The Seventh-day Adventist Church in Canada held its national constituency session August 19-21 on the campus of Burman University in Lacombe, Alberta. Pastor Mark Johnson was re-elected president of the denomination in Canada. Also appointed: Pastor Daniel Stojanofic, executive secretary; Ulysses Guarin, treasurer; Paul Musafill, undertreasurer; Betty Bayer, director of the denomination’s school system in Canada; Lori Dooks, director of health benefits for denominational employees in Canada; Grace Mackintosh, legal counsel and director of public affairs and religious liberty; and Marilyn Pazitka, director of the denominational retirement plan for Canadian employees.
The 70th anniversary of Pine Forge Academy was celebrated on Sabbath (September 3) with remarks by Lynda Bird Johnson Robb, the oldest daughter of United States President Lyndon B. Johnson, former First Lady of the State of Virginia and the wife of a U.S. Senator. She was invited to honor the civil rights laws passed under the leadership of her father a half century ago which have made a great difference in the lives of African Americans and other minorities, reported the Reading Eagle. Pine Forge Academy is the only Adventist boarding academy in the country which is historically a black institution. Robb told the hundreds of alumni who gathered from across the nation that she accepted the invitation because it came from Rockefeller “Rocky” Twyman, who was student body president in 1966. The Class of 1966, which celebrated its 50th anniversary, includes at least three noted alums: Donna Franklin who became the first women to teach in the sociology department at the University of Chicago; Dr. Barry Black, the first black chaplain of the U.S. Senate; and Dr. Wayman Wendell, a medical researcher who is one of the top experts on diabetes,
An Adventist church building collapsed on a camp meeting crowd on Sunday (September 4) in rural Chinsali, Zambia. At least two people were killed and 45 taken to hospital as a result of the disaster, according to the Lusaka Times. The dead were a 38-year-old woman and a three-year-old child. The injured included 13 children.

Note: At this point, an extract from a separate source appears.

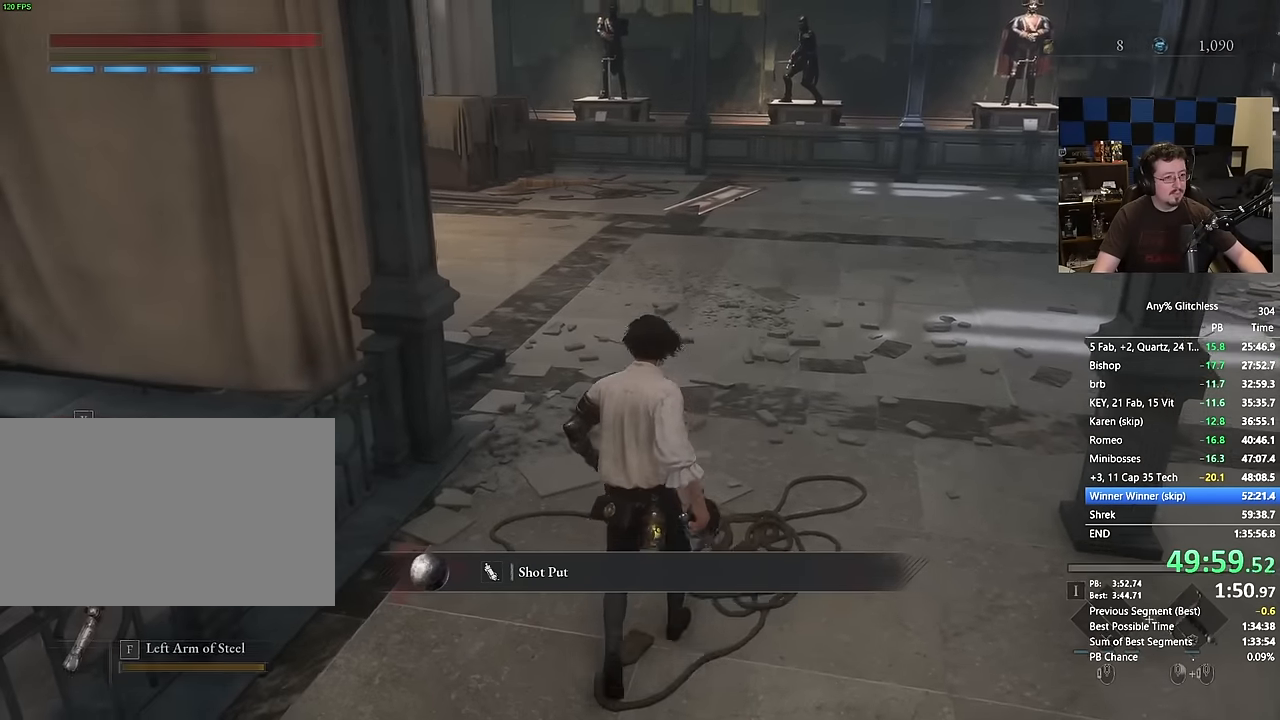
Gameplay with keyboard and mouse; each line is a JSON object with the keys and mouse buttons held at the frame after it. "events" lists presses ("down") and releases ("up") of "1", "3", "4", "a", "alt", "c", "caps_lock", "ctrl", "d", "e", "f", "g", "r", "s", "shift", "space", "t", "tab", "v", "w", "mouse_left", "mouse_wheel" and "mouse_right" between this image and that frame as [ms after this image, input, new state], when the widget could be followed in between. "mouse_left", "mouse_wheel", "mouse_right" = the "left", "wheel", "right" buttons of the "mouse" list. No other keys are recorded. "wheel" means that the mouse wheel is clicked or scrolled. Not read: 2 5 mouse_move q x.
{"keys": ["space", "w"], "mouse": [], "events": []}
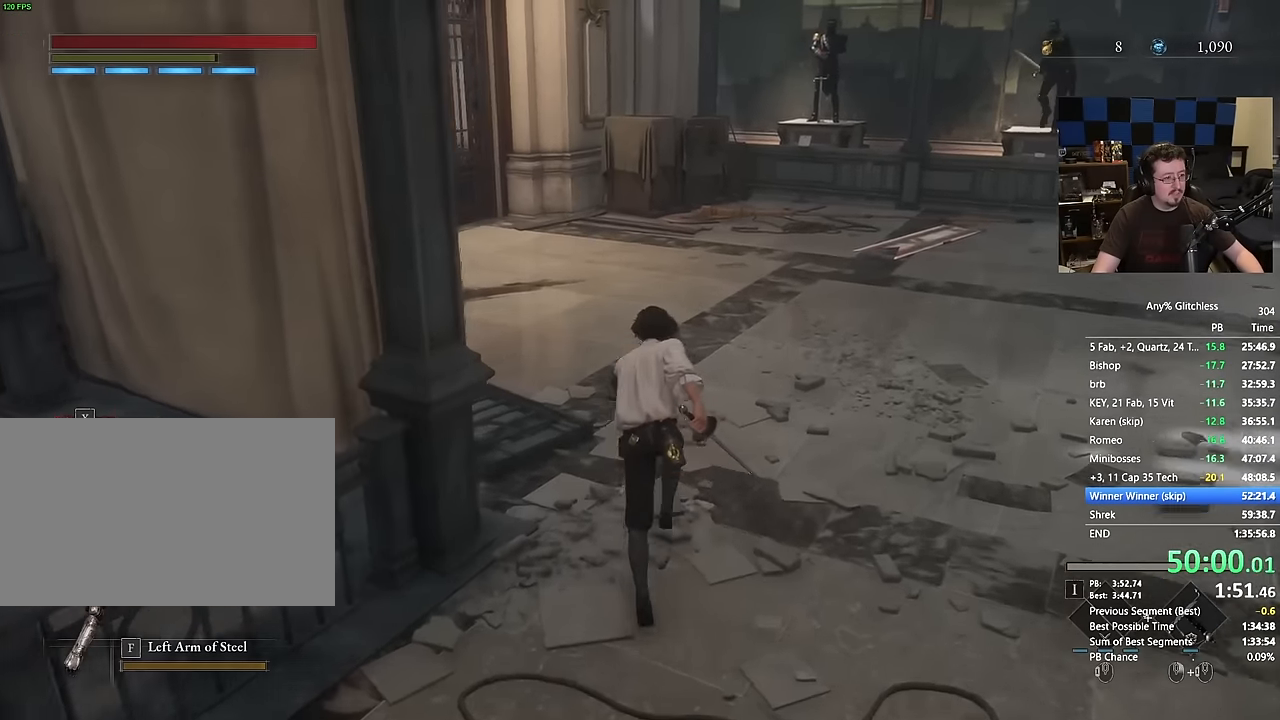
{"keys": ["space", "w"], "mouse": [], "events": []}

The Motorcycle Ministry of the Tillamook (Oregon) Adventist Church is sponsoring its first biker tour this weekend, starting today (September 9). Supper will be served this evening at 7 pm followed by an opening meeting. Group motorcycle rides are planned for Sabbath afternoon and Sunday, as well as a motorcycle show on Sunday, announced the Tillamook Headlight-Herald. Awards will be given for several categories of best bikes. Tent space is available on the church campus for those want to camp out.
Southern Adventist University will dedicate the Sabbath Trail, a 1.5 mile walking loop in the Fenton Forest on campus, Sabbath afternoon (September 10) at 5:30 pm near Chattanooga, Tennessee. The university was recently given 250 acres on Bauxite Ridge, adjoining the campus, reported The Chattanoogan online news publication. More than 12 miles of new walking paths have been created. Altogether, the university has 800 acres of forest on its 1,300-acre campus.